— Begin Passage shown —

2025 AIME I Problems/Problem 13

Problem

Alex divides a disk into four quadrants with two perpendicular diameters intersecting at the center of the disk. He draws $25$ more lines segments through the disk, drawing each segment by selecting two points at random on the perimeter of the disk in different quadrants and connecting these two points. Find the expected number of regions into which these $27$ line segments divide the disk.

Solution

Consider a blank circle. Drawing one line yields one more region. In fact, if we consider any arrangement of lines in a circle, drawing one line yields one more region. Since Alex draws $25$ more lines, these form $25$ new regions solely by existing. We add these to the original $4$ formed by the perpendicular diameters. We also note that each time a new line intersects an existing line, this adds one more region to the count. All that is left to consider now is the expected number of intersections.

— End Passage shown —
— Begin Data extract —

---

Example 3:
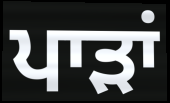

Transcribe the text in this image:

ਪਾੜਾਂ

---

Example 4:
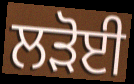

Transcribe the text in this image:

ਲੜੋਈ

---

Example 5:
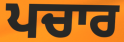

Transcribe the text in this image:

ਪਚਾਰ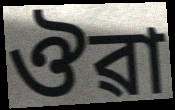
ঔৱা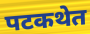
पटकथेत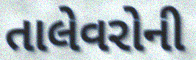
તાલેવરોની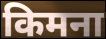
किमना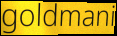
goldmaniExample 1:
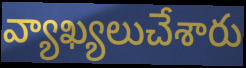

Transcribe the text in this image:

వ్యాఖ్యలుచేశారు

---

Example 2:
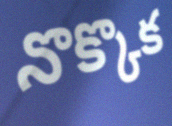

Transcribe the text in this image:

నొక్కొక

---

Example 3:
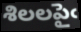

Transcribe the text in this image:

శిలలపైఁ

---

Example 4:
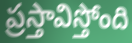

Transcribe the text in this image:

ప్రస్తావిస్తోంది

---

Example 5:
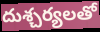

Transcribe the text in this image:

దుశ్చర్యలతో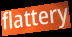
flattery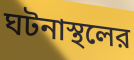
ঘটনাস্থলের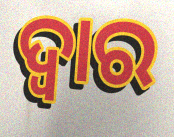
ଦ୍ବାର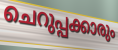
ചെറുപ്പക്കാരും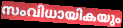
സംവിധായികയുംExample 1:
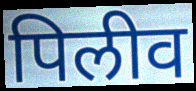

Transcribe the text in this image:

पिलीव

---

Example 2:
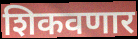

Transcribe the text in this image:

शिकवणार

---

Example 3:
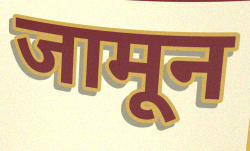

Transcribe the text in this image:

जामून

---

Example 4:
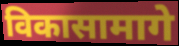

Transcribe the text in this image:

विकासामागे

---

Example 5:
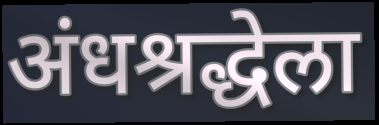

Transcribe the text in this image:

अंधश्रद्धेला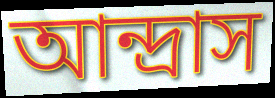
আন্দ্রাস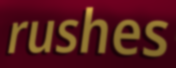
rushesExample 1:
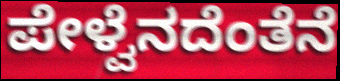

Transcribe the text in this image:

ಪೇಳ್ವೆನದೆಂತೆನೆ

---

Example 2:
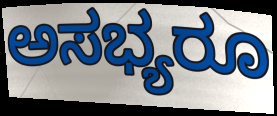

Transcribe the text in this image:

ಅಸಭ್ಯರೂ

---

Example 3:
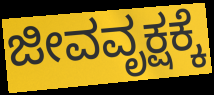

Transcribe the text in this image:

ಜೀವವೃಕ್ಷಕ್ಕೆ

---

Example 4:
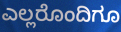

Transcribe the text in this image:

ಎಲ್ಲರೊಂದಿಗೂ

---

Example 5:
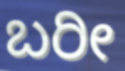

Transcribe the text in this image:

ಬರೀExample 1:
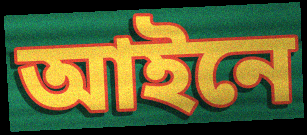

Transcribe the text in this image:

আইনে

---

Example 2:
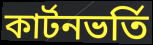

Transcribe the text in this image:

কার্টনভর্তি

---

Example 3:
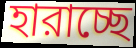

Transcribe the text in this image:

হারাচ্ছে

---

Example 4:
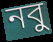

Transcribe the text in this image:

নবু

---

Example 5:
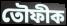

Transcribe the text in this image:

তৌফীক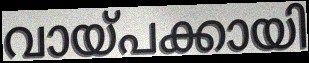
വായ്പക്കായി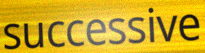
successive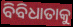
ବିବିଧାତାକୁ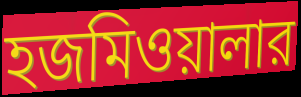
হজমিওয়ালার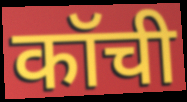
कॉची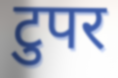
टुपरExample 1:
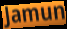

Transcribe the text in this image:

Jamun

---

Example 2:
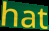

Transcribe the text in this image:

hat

— End Data extract —
— Begin Data extract —

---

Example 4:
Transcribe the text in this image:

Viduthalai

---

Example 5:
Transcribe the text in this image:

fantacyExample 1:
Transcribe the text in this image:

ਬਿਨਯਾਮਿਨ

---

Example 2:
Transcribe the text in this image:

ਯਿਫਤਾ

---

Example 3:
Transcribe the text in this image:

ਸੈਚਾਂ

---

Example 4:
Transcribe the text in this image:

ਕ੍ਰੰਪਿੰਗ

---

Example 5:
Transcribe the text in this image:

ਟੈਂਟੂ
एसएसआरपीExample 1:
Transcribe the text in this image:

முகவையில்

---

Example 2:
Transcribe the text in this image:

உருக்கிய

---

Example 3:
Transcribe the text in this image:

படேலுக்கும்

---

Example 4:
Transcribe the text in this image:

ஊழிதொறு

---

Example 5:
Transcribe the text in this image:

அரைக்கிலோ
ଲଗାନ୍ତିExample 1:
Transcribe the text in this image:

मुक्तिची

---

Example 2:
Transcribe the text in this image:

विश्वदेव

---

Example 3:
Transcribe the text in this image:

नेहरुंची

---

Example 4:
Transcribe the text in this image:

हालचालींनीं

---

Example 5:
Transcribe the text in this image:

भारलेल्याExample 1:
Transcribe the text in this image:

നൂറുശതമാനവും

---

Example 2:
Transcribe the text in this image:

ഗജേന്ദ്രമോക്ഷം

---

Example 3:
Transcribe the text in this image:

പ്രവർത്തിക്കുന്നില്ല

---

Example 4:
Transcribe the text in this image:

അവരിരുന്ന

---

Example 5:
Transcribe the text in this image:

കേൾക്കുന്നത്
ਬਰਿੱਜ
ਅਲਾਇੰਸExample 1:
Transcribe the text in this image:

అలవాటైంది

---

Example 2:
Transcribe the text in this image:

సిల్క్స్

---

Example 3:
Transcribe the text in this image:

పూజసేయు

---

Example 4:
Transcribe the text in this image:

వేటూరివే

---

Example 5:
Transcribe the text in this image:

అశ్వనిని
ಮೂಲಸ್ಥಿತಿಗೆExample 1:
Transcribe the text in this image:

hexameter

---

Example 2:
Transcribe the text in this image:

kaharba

— End Data extract —

Exercise instructions -
(A) On the AIME problem page, how are the two points for each of Alex's 25 segments chosen?
(B) Reproduce the stretch of the AIME problem page from "2025 AIME I" through "divide the disk.".

Expected answers -
(A) They are selected at random on the perimeter of the disk, in different quadrants.

(B)
2025 AIME I Problems/Problem 13

Problem

Alex divides a disk into four quadrants with two perpendicular diameters intersecting at the center of the disk. He draws $25$ more lines segments through the disk, drawing each segment by selecting two points at random on the perimeter of the disk in different quadrants and connecting these two points. Find the expected number of regions into which these $27$ line segments divide the disk.